国立追悼施設の是非
毎日新聞(11/21)朝刊から
ブッシュと暫くぶりに逢って満面の笑顔で頻りに尻尾を振った小泉だが、アジアの近隣諸国とはますます溝を深め、袋小路にはまり込んだ感がある。自らの戦争認識の不足から、意地の靖国参拝を続ける首相には司法の下した違憲の判断には反論もできず、聞く耳を持つ気配も無い。
自民、民主、公明の三党は、無宗教の戦没者追悼施設を国立施設として建立する構想を話し合うため、9日、3党の議員連盟を発足させた。来年度の予算案での調査費計上を巡って政界で是非論が再浮上している、とある。
現在、特に中国、韓国から指摘を受けているA級戦犯の合祀については敗戦後33年、国民の多くがその悲惨な思いを忘れかけた頃の1978年10月、東條英機以下14名が「昭和殉難者」という責任を曖昧にした被害者のような名称の下に、真実、原爆の受難、空襲の受難、徴兵の受難、で亡くなった人の中に紛れ込むように合祀された。それ以前にB・C級戦犯(主に捕虜取扱いに関する不法行為)がサンフランシスコ平和条約発効(1952年)後1959年から合祀が開始されている。
A級戦犯とは国にあって戦争を最高位から指導したもので、殉難者と認定する意味の全く存在しない犯罪者なのだ。

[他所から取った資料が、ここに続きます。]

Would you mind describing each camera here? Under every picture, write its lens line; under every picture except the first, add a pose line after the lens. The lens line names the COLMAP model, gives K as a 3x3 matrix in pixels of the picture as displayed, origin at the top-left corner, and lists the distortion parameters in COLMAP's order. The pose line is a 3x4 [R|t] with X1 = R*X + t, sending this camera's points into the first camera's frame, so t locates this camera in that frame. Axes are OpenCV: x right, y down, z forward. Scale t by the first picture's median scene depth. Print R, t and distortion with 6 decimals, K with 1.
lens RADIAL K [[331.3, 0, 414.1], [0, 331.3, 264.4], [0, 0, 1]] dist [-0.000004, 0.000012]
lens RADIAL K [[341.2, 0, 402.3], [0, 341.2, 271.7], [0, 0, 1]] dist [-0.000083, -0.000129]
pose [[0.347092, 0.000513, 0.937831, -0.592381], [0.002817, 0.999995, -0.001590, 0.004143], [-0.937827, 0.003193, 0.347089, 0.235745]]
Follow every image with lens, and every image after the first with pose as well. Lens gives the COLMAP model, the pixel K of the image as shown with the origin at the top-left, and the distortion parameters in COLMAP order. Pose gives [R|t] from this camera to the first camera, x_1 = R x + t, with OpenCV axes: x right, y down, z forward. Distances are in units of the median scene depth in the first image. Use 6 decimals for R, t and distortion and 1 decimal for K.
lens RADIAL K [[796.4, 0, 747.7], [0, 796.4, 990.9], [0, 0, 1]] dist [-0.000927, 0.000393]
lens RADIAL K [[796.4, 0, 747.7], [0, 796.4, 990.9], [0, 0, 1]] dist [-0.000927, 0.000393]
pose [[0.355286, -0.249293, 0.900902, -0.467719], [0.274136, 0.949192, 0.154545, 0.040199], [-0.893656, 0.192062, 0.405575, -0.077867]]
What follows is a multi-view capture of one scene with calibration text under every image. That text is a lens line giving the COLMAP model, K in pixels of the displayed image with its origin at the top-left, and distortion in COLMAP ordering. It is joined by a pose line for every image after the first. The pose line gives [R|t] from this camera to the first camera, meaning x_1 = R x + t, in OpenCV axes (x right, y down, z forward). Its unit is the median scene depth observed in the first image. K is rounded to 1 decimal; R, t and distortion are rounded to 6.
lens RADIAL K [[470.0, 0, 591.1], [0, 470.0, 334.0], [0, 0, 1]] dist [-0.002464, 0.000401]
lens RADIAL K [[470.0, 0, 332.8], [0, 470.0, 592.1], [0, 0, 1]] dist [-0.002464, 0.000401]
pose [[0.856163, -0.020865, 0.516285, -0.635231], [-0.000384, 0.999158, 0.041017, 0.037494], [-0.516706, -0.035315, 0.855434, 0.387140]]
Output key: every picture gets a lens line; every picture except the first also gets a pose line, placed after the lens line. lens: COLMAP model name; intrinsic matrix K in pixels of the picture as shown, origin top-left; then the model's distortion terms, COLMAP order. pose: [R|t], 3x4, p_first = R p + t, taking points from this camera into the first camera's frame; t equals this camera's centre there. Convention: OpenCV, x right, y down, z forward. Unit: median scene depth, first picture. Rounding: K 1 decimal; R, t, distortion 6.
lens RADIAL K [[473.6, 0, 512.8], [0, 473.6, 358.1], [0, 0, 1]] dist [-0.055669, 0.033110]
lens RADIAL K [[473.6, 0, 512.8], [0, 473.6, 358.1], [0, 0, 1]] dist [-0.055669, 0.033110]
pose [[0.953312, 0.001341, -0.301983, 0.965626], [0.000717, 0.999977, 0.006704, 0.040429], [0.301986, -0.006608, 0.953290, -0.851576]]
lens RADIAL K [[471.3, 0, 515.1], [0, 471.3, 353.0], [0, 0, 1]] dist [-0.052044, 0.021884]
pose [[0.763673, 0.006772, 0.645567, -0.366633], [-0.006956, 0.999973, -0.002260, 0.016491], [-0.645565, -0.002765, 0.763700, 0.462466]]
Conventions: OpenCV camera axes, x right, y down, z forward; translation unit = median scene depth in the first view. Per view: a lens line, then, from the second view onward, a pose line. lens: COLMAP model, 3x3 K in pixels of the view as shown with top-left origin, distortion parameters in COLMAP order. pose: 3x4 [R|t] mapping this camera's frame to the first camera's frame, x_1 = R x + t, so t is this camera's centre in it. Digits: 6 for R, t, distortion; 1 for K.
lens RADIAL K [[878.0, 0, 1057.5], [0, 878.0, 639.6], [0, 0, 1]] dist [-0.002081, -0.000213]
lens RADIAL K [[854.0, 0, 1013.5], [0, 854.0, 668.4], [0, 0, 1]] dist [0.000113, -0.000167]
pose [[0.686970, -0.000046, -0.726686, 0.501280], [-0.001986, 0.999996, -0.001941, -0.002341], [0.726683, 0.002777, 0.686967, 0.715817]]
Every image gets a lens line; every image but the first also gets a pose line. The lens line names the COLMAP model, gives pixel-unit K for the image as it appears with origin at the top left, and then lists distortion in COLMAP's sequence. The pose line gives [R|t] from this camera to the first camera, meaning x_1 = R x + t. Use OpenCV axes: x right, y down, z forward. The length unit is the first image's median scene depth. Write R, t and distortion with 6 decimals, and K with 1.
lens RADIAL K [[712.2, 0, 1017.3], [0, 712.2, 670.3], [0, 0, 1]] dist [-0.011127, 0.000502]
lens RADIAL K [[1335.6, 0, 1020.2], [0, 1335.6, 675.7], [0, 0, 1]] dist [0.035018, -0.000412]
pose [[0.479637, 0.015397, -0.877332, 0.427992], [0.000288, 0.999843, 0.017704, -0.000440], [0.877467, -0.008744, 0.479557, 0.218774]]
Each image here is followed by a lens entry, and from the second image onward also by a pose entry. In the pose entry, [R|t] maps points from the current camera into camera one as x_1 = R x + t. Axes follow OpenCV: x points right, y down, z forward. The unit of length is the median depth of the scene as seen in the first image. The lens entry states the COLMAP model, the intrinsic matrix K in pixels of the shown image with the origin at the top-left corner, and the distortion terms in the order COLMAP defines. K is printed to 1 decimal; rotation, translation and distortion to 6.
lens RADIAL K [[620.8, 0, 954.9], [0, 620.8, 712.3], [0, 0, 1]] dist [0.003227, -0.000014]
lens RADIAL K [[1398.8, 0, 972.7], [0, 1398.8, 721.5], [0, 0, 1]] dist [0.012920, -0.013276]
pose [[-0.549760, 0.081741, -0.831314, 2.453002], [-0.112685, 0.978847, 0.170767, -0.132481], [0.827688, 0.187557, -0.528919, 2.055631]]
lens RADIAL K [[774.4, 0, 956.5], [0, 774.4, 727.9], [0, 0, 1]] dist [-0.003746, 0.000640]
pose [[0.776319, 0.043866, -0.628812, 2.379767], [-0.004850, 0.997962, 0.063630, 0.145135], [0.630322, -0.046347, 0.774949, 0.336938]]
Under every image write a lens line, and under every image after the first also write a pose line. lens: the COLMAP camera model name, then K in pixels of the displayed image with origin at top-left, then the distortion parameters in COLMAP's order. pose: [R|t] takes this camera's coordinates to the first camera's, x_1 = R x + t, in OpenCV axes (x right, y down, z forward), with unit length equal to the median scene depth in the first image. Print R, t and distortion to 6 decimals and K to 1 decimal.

彼等は軍人であれ、政治家であれ、戦争を賛美し、日本を神国と云い、赤子(せきし)として『天皇は当時現人神(あらひとがみ)と呼ばれ、国民はその赤子と呼ばれ、絶対服従すべき神であった』死ぬことを強要し、その生命、財産を奪ったものたちなのだ。天皇は犯すべからざる存在であった。上官の命令は天皇の命令であった。背くものは死で購われた。戦犯たちの拠りどころとなっていた天皇は、東京国際軍事裁判で裁かれることがなかった。敗戦を見越した政府、役人たちは国体護持に走った。彼等の国体護持は天皇制の護持であって、国民を救うためではなかった。焼野原に放り出された多くの国民は日本は守るに値する国とは思わず、権勢を恣(ほしいまま)にした指導者を恨み、死んで行った兵隊たちは犬死であったのか、と感じていた。
現在東京裁判を勝者の敗者に対する断罪という説が圧倒的だが、もともと戦争に正義などというものは存在しない。古来戦争に負けた国が勝者によって裁かれるのは当然のことで、奴隷化され、属国となることも珍しくはない。日本の敗戦は連合国に対する無条件の降伏なのだ。そこにどのような不合理が存在しようと、不正義が存在しようと無条件降伏の結果であって物言う権利は何一つなかった。インドの少数意見の“最高の戦争責任者である「天皇が裁けないのなら」誰も戦争責任者はいない”と云った括弧つきの言葉の都合のいい転用なのだ。日本の独立が認められたのは1948年12月23日A級戦犯の絞首刑執行から4年後のサンフランシスコ平和条約が批准されたときである。多くの日本国民は彼等が絞首刑に処せられたことを無法とも違憲とも感じなかったし、罰させられるものが罰せられて当然としか思わなかった。まして東條のピストル自殺のまやかしは、死を覚悟していれば死に損なうことなどあり得ない銃器での自殺失敗は、狂言芝居としか解釈出来ず、自ら部下に要求した“生きて虜囚の辱めを受けず”も実行できなかった見下げ果てた奴と世間に写ったものだった。
今になって東條たちの復権を叫んでみても、殉難の意味は見い出しようはない。現在中国や韓国から指摘され、無宗教の戦没者追悼施設を構想しているが、他所の国を勘案して決定する必要は全くない。日本人が自らの決定で現在の靖国のA級戦犯を合祀から外すべきだと考えるものである。そして私の提案は、東條の遺骨は東條家に渡し、東條家で祭祀すればいいと考える。同じようにそれぞれのA級戦犯の遺骨はそれぞれの遺族に渡し、それぞれの家族で祭祀すればいいものと考える。命令によって殺されたものと、命令して死に落としめたものを合祀すること自体矛盾したことなのだ。国家予算を割いて余計な追悼施設をつくる必要はさらさらない。
そうすれば首相の靖国参拝も誰にもいちゃもんを着けられないし、大手を振って小泉一座を引き連れた参拝も出来ようと云うものだ。